◆ Exercise objective: Could you repeat the records below exactly, leaving out any pictures?

◆ Stored items from a collection:
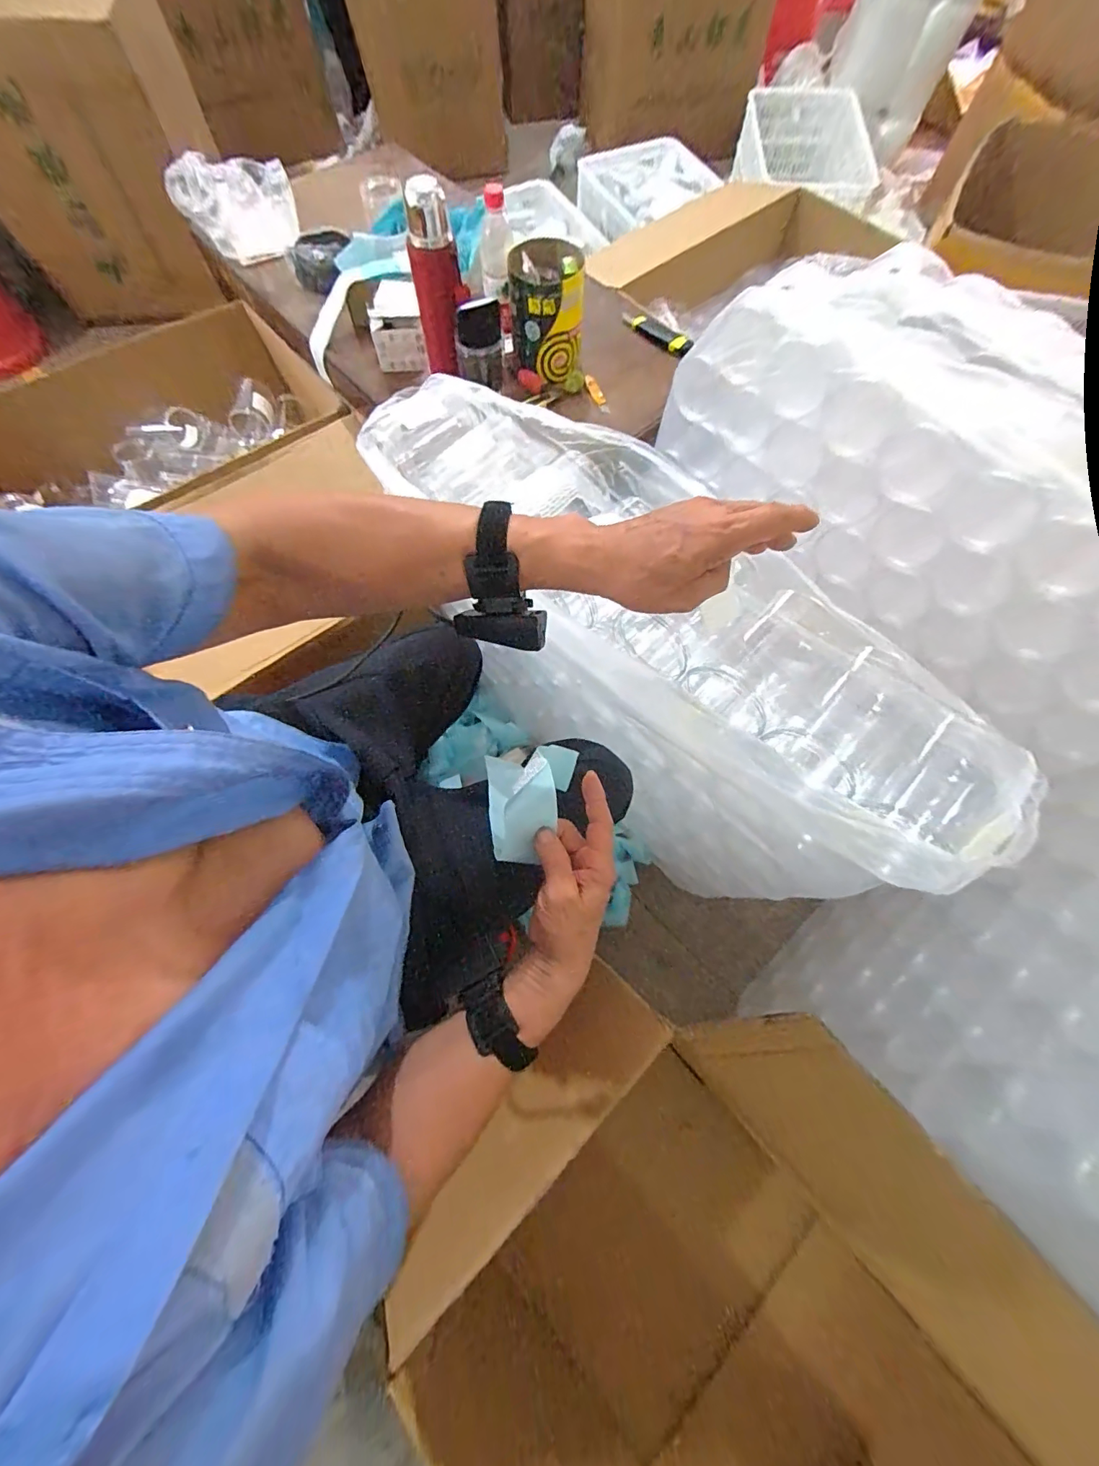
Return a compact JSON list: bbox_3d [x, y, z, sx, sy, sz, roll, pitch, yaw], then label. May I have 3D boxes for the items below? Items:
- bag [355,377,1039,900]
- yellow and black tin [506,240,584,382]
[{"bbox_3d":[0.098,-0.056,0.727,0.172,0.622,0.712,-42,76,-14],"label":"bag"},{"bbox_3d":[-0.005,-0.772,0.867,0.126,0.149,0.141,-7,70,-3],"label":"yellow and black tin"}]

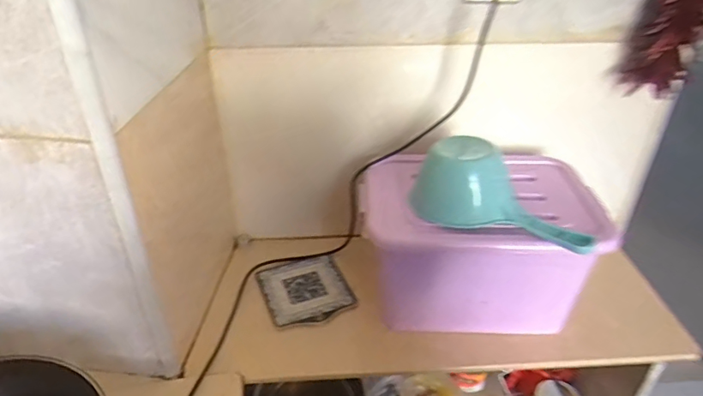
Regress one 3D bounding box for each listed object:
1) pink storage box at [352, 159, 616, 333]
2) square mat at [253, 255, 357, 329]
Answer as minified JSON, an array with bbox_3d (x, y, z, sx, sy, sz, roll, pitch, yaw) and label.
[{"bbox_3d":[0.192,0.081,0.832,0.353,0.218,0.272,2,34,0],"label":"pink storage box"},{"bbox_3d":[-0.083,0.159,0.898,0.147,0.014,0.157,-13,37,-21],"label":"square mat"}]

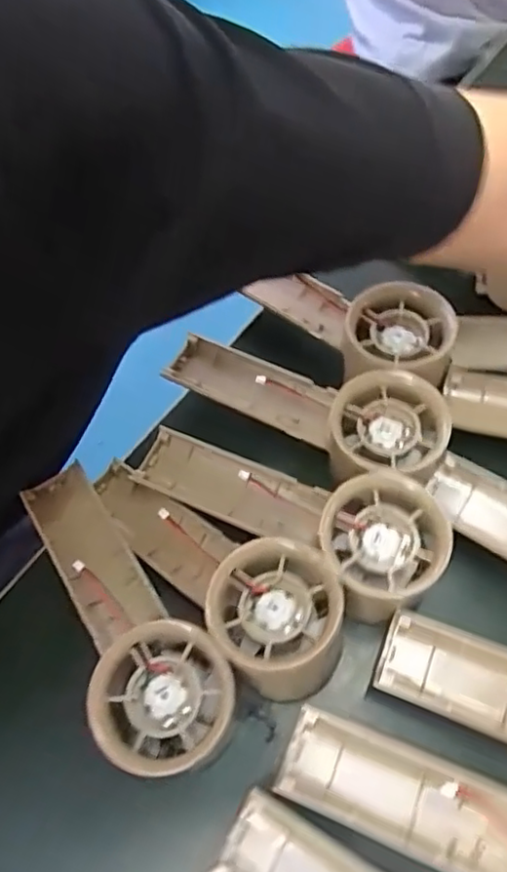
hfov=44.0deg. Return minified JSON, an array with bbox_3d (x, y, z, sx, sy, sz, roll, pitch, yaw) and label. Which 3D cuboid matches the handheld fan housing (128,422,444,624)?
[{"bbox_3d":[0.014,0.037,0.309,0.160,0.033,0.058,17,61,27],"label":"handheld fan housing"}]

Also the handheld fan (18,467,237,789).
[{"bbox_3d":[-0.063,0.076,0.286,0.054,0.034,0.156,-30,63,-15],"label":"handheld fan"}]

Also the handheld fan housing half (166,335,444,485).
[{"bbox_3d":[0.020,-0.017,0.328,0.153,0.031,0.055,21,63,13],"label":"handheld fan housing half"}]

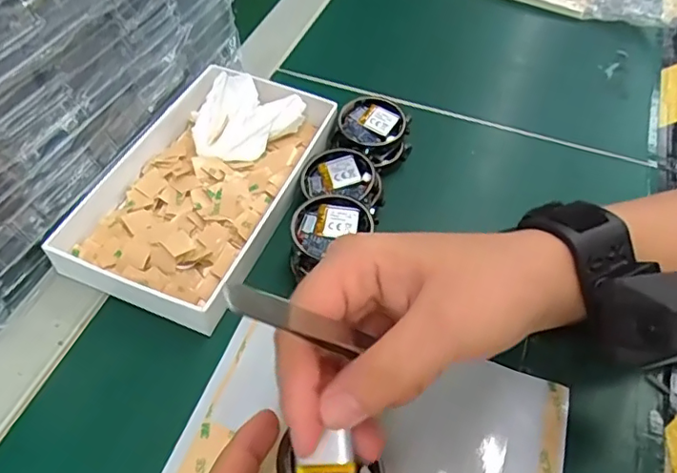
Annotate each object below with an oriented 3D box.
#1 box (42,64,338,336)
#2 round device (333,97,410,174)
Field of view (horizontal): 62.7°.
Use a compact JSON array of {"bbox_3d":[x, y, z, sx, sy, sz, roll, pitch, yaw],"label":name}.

◆ Exercise output:
Return a compact JSON list: bbox_3d [x, y, z, sx, sy, sz, roll, pitch, yaw], then label. May I have 3D boxes for the items below? Items:
- bag [355,377,1039,900]
- yellow and black tin [506,240,584,382]
[{"bbox_3d":[0.098,-0.056,0.727,0.172,0.622,0.712,-42,76,-14],"label":"bag"},{"bbox_3d":[-0.005,-0.772,0.867,0.126,0.149,0.141,-7,70,-3],"label":"yellow and black tin"}]

Regress one 3D bounding box for each listed object:
1) pink storage box at [352, 159, 616, 333]
2) square mat at [253, 255, 357, 329]
Answer as minified JSON, an array with bbox_3d (x, y, z, sx, sy, sz, roll, pitch, yaw) and label.
[{"bbox_3d":[0.192,0.081,0.832,0.353,0.218,0.272,2,34,0],"label":"pink storage box"},{"bbox_3d":[-0.083,0.159,0.898,0.147,0.014,0.157,-13,37,-21],"label":"square mat"}]

hfov=44.0deg. Return minified JSON, an array with bbox_3d (x, y, z, sx, sy, sz, roll, pitch, yaw) and label. Which 3D cuboid matches the handheld fan housing (128,422,444,624)?
[{"bbox_3d":[0.014,0.037,0.309,0.160,0.033,0.058,17,61,27],"label":"handheld fan housing"}]

Also the handheld fan (18,467,237,789).
[{"bbox_3d":[-0.063,0.076,0.286,0.054,0.034,0.156,-30,63,-15],"label":"handheld fan"}]

Also the handheld fan housing half (166,335,444,485).
[{"bbox_3d":[0.020,-0.017,0.328,0.153,0.031,0.055,21,63,13],"label":"handheld fan housing half"}]

Annotate each object below with an oriented 3D box.
#1 box (42,64,338,336)
#2 round device (333,97,410,174)
Field of view (horizontal): 62.7°.
Use a compact JSON array of {"bbox_3d":[x, y, z, sx, sy, sz, roll, pitch, yaw],"label":name}.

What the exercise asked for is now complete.